What I did to get ready for 2 kids under 2



Below are a list of things I thought were important to work out before bubba number 2 arrived:

Making time for bonding with bubba:
For me, those first few weeks with my first born baby were so special. Yes, I was sleep deprived but it was so special getting to know my son, bonding with him. I was worried this time around I wouldn’t get a chance to bond with my second baby because my first baby would still need me. So we planned to continue to send Samuel to child care one day a week, to give me alone time with Sebastian. We also decided that we would ask our parents to look after Sammy one day a week, even if it is for a few hours in the morning, just to give me time to chill with bubba. This worked really well. 

The other thing that helped me bond with bubba were the night feeds. Night feeds were different second time around. I think because I knew that night feeds only last a few weeks or months I didn’t stress or dread them as much as I did the first time. To see Sebastian’s ‘milk drunk’ face after a feed, to watch him cuddle into my arms, to see how safe and relaxed he was made my heart sore. Some nights I didn’t even want to put him down, I just wanted to watch him sleep in my arms. I know this sounds crazy but thats how I felt. 

Making time to bond with your older bubba:
I was worried that once the baby arrived my bond with Samuel would be lost forever. I was worried he would hate me for spending so much time with his brother. He wouldn’t want me to do things for him like give him a bath, or put him to bed. So I had grand plans that I would always give him his bath and put him to bed every night after Sebastian arrived. Things didn't go according to plan. Sometimes Sebastian needed to feed during these times so Mike had to do these things. Or sometimes Sebastian was sleeping and it was a perfect opportunity for me to get some shut eye. I tried not to feel guilty, but you know what it is like when you are emotional and lacking in sleep, everything makes you feel guilty and sad.
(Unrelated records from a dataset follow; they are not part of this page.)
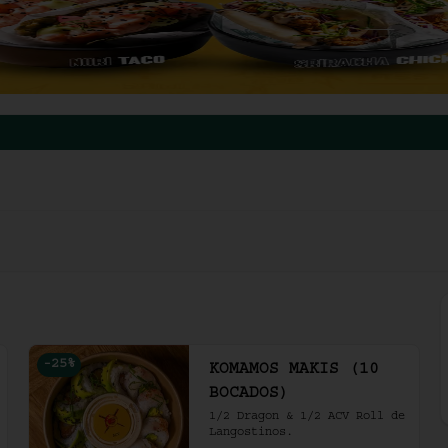
-
25
%
KOMAMOS MAKIS (10
BOCADOS)
1/2 Dragon & 1/2 ACV Roll de 
Langostinos.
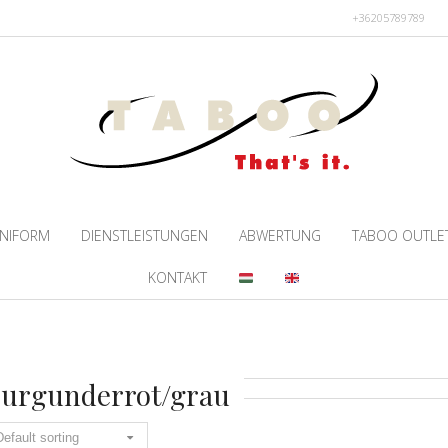
+36205789789
NIFORM
DIENSTLEISTUNGEN
ABWERTUNG
TABOO OUTLE
KONTAKT
burgunderrot/grau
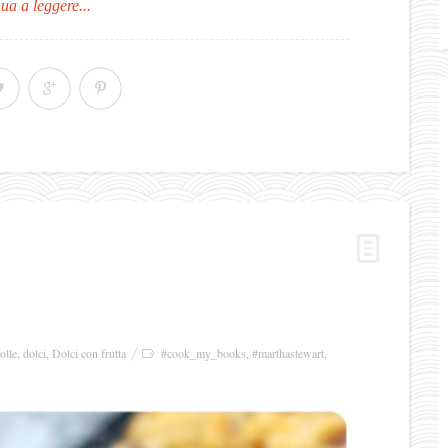
ua a leggere...
olle
,
dolci
,
Dolci con frutta
#cook_my_books
,
#marthastewart
,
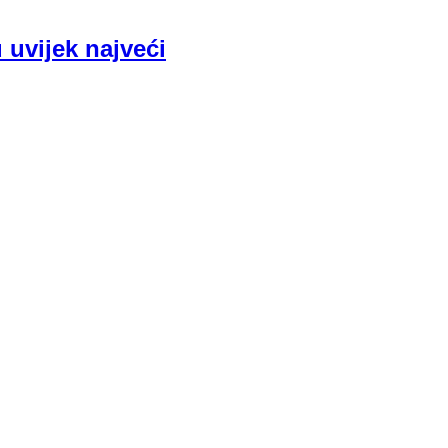
 uvijek najveći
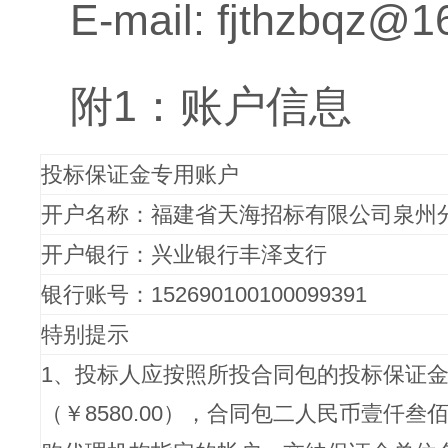
E-mail: fjthzbqz@
附1：账户信息
投标保证金专用账户
开户名称：福建省天海招标有限公司泉州
开户银行：兴业银行丰泽支行
银行账号：152690100100099391
特别提示
1、投标人应按照所投合同包的投标保证
（￥8580.00），合同包二人民币壹仟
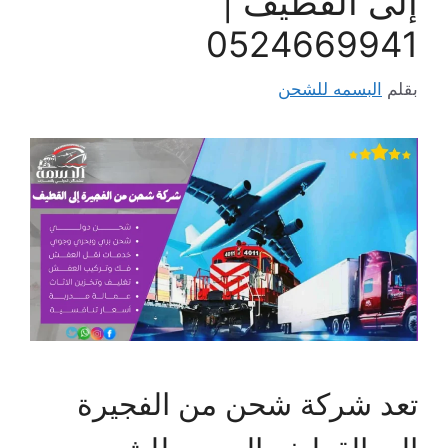
إلى القطيف |
0524669941
بقلم
البسمه للشحن
تعد شركة شحن من الفجيرة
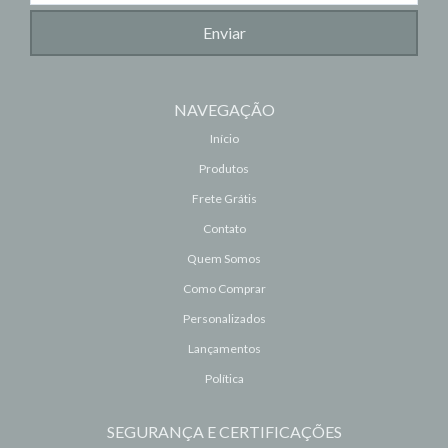
NAVEGAÇÃO
Início
Produtos
Frete Grátis
Contato
Quem Somos
Como Comprar
Personalizados
Lançamentos
Política
SEGURANÇA E CERTIFICAÇÕES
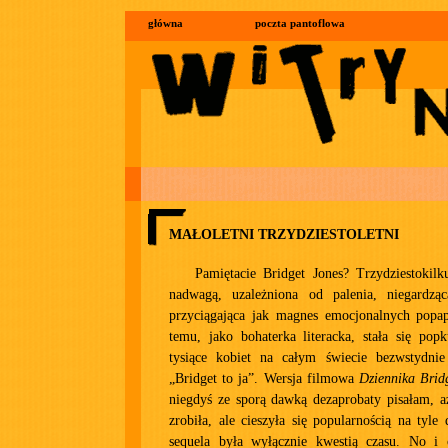
główna
poczta pantoflowa
MAŁOLETNI TRZYDZIESTOLETNI
Pamiętacie Bridget Jones? Trzydziestokilk
nadwagą, uzależniona od palenia, niegardzą
przyciągająca jak magnes emocjonalnych popap
temu, jako bohaterka literacka, stała się pop
tysiące kobiet na całym świecie bezwstydnie
„Bridget to ja”. Wersja filmowa
Dziennika Brid
niegdyś ze sporą dawką dezaprobaty pisałam, aż
zrobiła, ale cieszyła się popularnością na tyle 
sequela była wyłącznie kwestią czasu. No i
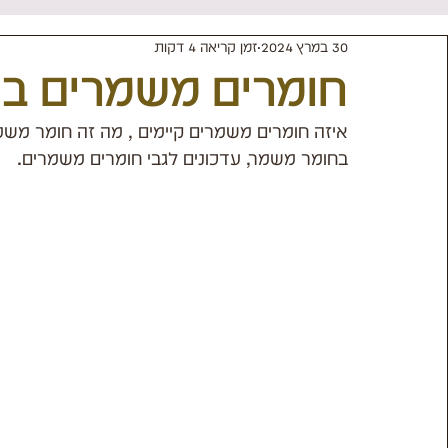
30 במרץ 2024
זמן קריאה 4 דקות
תכשיטים עם קריסטלים
שונות
חומרים משמרים בר
איזה חומרים משמרים קיימים , מה זה חומר משמ
בחומר משמר, עדכונים לגבי חומרים משמרים.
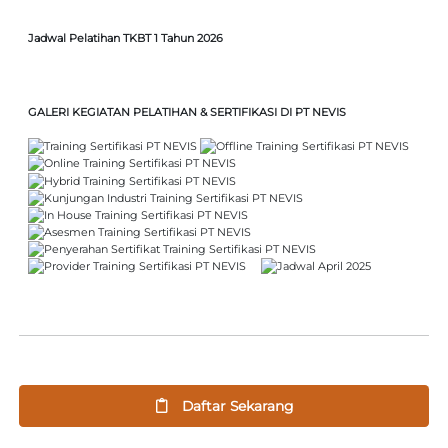
Jadwal Pelatihan TKBT 1 Tahun 2026
GALERI KEGIATAN PELATIHAN & SERTIFIKASI DI PT NEVIS
Daftar Sekarang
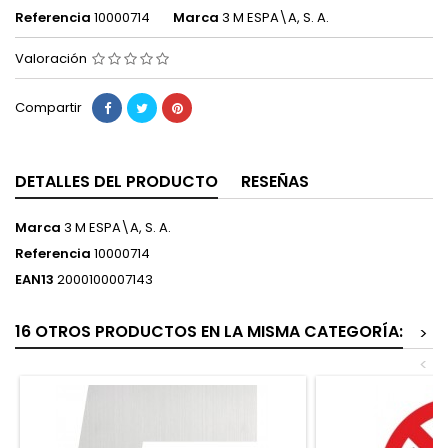
Referencia
10000714
Marca
3 M ESPA\A, S. A.
Valoración
Compartir
DETALLES DEL PRODUCTO
RESEÑAS
Marca
3 M ESPA\A, S. A.
Referencia
10000714
EAN13
2000100007143
16 OTROS PRODUCTOS EN LA MISMA CATEGORÍA:
>
<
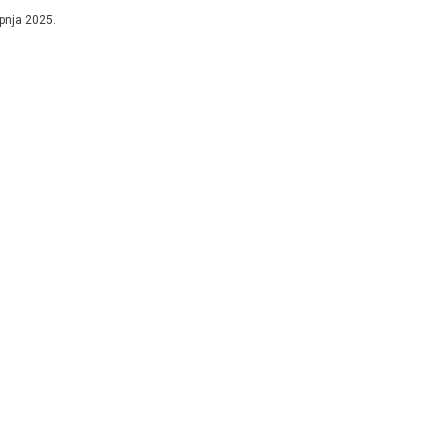
rpnja 2025.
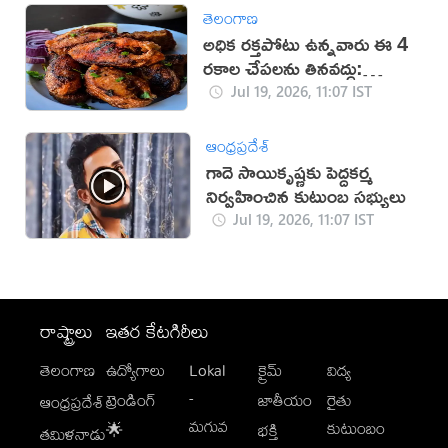
తెలంగాణ
అధిక రక్తపోటు ఉన్నవారు ఈ 4
రకాల చేపలను తినవద్దు:
నిపుణులు
Jul 19, 2026, 11:07 IST
ఆంధ్రప్రదేశ్
గాదె సాయికృష్ణకు పెద్దకర్మ
నిర్వహించిన కుటుంబ సభ్యులు
Jul 19, 2026, 11:07 IST
రాష్ట్రాలు
ఇతర కేటగిరీలు
తెలంగాణ
ఉద్యోగాలు
Lokal
క్రైమ్
విద్య
-
ట్రెండింగ్
జాతీయం
రైతు
ఆంధ్రప్రదేశ్
మగువ
కుటుంబం
🌟
భక్తి
తమిళనాడు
My advice to any mothers feeling the same way is to be kind to yourself. Looking back it was crazy to think that my bond with Samuel could be lost. Samuel will always be my son. He will always need his mum. And our bond is still strong, even now that his brother is 7 weeks old. Don’t get me wrong, sometimes he tests me. And I am sure sometimes I hurt him when things happen like I have to change his brothers nappy instead of reading Samuel his favourite book. But all I can do is try my best. And hope that he sees that. 

Sleeping arrangements: 
I really didn’t want to get a second cot. Why? Well, our cot was a gift from our parents, and is a beautiful big cot. What would I do, put the baby in a new cot? I couldn’t justify spending that much on a cot so the new cot would have to be a $70 ikea cot.  Was it fair that the baby had a cheaper cot than that of his brothers? Would the baby always feel like he didn’t get as many nice things as his brother, would this set a precedent for his whole life? Would he then grow up to be an unhappy person? Maybe, Maybe not (probs not). But one thing was for sure, he would eventually need to sleep in a bed. Thats why I decided that getting a bed was the way to go. 

Sebastian is still 8 weeks old. He is still in the bassinet, and Samuel is still in his cot. Eventually I will offer Samuel day time naps in his bed but I am worried that he won’t stay in bed, that he will crawl out and play with his toys. Stay tuned to for how this goes. 

Leaving the house: 
This worried me. A lot. I love going out. Heading to the shops. Getting a coffee. Being mama brunch-a-lot. And when you have one bubba you can work around their sleep time and get things done. But when you have 2 bubbas, how the hell would you leave the house?! 
Even getting from the house to the car seemed too hard to think about let alone do. And it is hard. Samuel is 14 months old and only just started walking. So I literally have to carry 2 kids to the car, as well as 2 nappy bags, my hand bag and anything else I might need. Ahh the stress. And you might say, just take one at a time, but which one? Samuel hats being alone, so he crys hysterically if I leave him inside the house while I take his brother out, or he crys hysterically if I leave him in the car while I lock up and take his brother out. So, it is less stressful to take them out at the same time, and it is quite the bicep work out too.  
What I have noticed is after every outing, leaving the house gets a little easier. I am also open to the fact that some days, there will be poonamis and horrible mood swings. But some days they will be peaceful and happy. I won’t be put off by the bad days. 

Hope this helps any mamas preparing for their second baby!